PXR challenge #1: Exploring the data

Whenever you start a new project, it is always good to familiarize yourself with the data. In the previous post, I briefly checked the overlap of compound structures between the datasets, but barely looked at chemical structures or activity patterns. In this post, we will get an overview of the chemical space across the four datasets and explore in detail the activity distribution. The main questions to answer in this analysis are:

• How diverse is the chemical space?
• How widespread is PXR induction within the chemical space?
• What is the SAR character of the data (is it discontinuous)?
• Are there broad chemical series that can be extracted from the data?

A note about the code

My plan was to generate one marimo notebook for each post and make each notebook standalone. However, as I kept expanding the scope of the analysis, it became increasingly cumbersome to work within one really large notebook. So I decided to split the code into five notebooks as detailed below. On the one hand, I think this makes the notebooks easier to follow. On the other hand, it means some duplicated code as I wanted to keep the notebooks portable. In a normal project, I would just have made a folder with common scripts and functions to be called within the notebooks. For each notebook, I provide a link to the Python file in my pxr_challenge repository as well as HTML exports of the notebooks that allow some exploration of the data tables and plots.

Data preprocessing

The first notebook 1a (html) reads the latest HuggingFace datasets (those updated on April 9th) and generates a set of processed datasets. The first derived dataset contains all unique compounds across the single dose screen, dose response screen, counter screen and test dataset. I make sure to normalize chemical structures using InChIKeys (somewhat against the advice of the OpenADMET organizers who recommend organizing data by Molecule Name or OCNT Batch ID) so each row represents one chemical structure. In this step I keep only those columns that I might potentially use for filtering and modeling in subsequent notebooks.

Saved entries
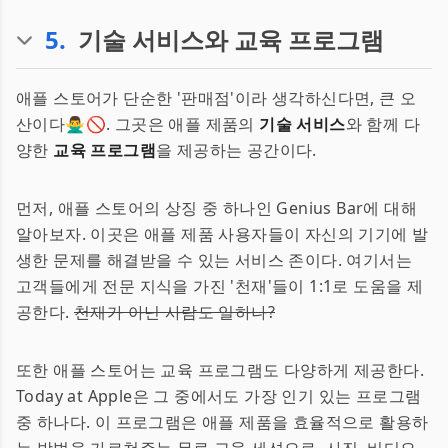
5
.
기술 서비스와 교육 프로그램
애플 스토어가 단순한 '판매점'이라 생각하신다면, 큰 오
산이다🙅‍♂️🚫. 그곳은 애플 제품의
기술 서비스
와 함께 다
양한
교육 프로그램
을 제공하는 공간이다.
먼저, 애플 스토어의 상징 중 하나인 Genius Bar에 대해
알아보자. 이곳은 애플 제품 사용자들이 자신의 기기에 발
생한 문제를 해결받을 수 있는 서비스 존이다. 여기서는
고객들에게 전문 지식을 가진 '천재'들이 1:1로 도움을 제
공한다.
천재가 아닌 사람도 일하나?
또한 애플 스토어는 교육 프로그램도 다양하게 제공한다.
Today at Apple은 그 중에서도 가장 인기 있는 프로그램
중 하나다. 이 프로그램은 애플 제품을 효율적으로 활용하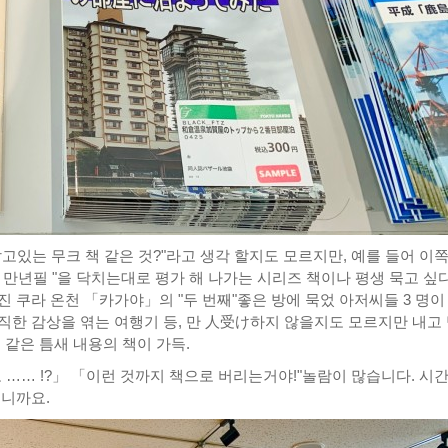
고있는 무크 책 같은 것?"라고 생각 할지도 모르지만, 예를 들어 이
의 만년필 "을 닥치는대로 평가 해 나가는 시리즈 책이나 평생 묵고 싶
 쿠라 온천 「카가야」의 "두 번째"좋은 방에 묵었 아저씨들 3 명이
직한 감상을 엮는 여행기 등, 만 人受け하지 않을지도 모르지만 내고
 같은 틈새 내용의 책이 가득.
 …… !?」 「이런 것까지 책으로 버리는거야!"놀람이 많습니다. 시
으니까요.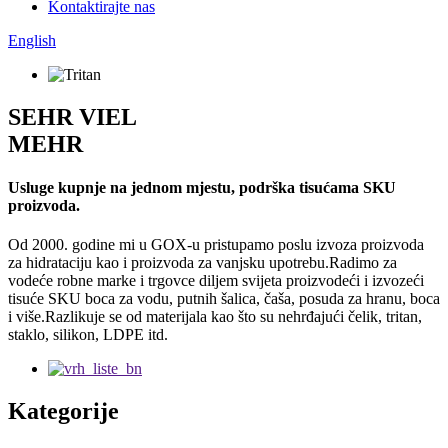
Kontaktirajte nas
English
SEHR VIEL
MEHR
Usluge kupnje na jednom mjestu, podrška tisućama SKU
proizvoda.
Od 2000. godine mi u GOX-u pristupamo poslu izvoza proizvoda
za hidrataciju kao i proizvoda za vanjsku upotrebu.Radimo za
vodeće robne marke i trgovce diljem svijeta proizvodeći i izvozeći
tisuće SKU boca za vodu, putnih šalica, čaša, posuda za hranu, boca
i više.Razlikuje se od materijala kao što su nehrđajući čelik, tritan,
staklo, silikon, LDPE itd.
Kategorije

» **Goal of the exercise**
Reproduce, word for word, the stretch of the PXR data exploration post from "Whenever you start" through "within the chemical space?". The items are independent material and are not part of the blog post.

» **Finished exercise**
Whenever you start a new project, it is always good to familiarize yourself with the data. In the previous post, I briefly checked the overlap of compound structures between the datasets, but barely looked at chemical structures or activity patterns. In this post, we will get an overview of the chemical space across the four datasets and explore in detail the activity distribution. The main questions to answer in this analysis are:

• How diverse is the chemical space?
• How widespread is PXR induction within the chemical space?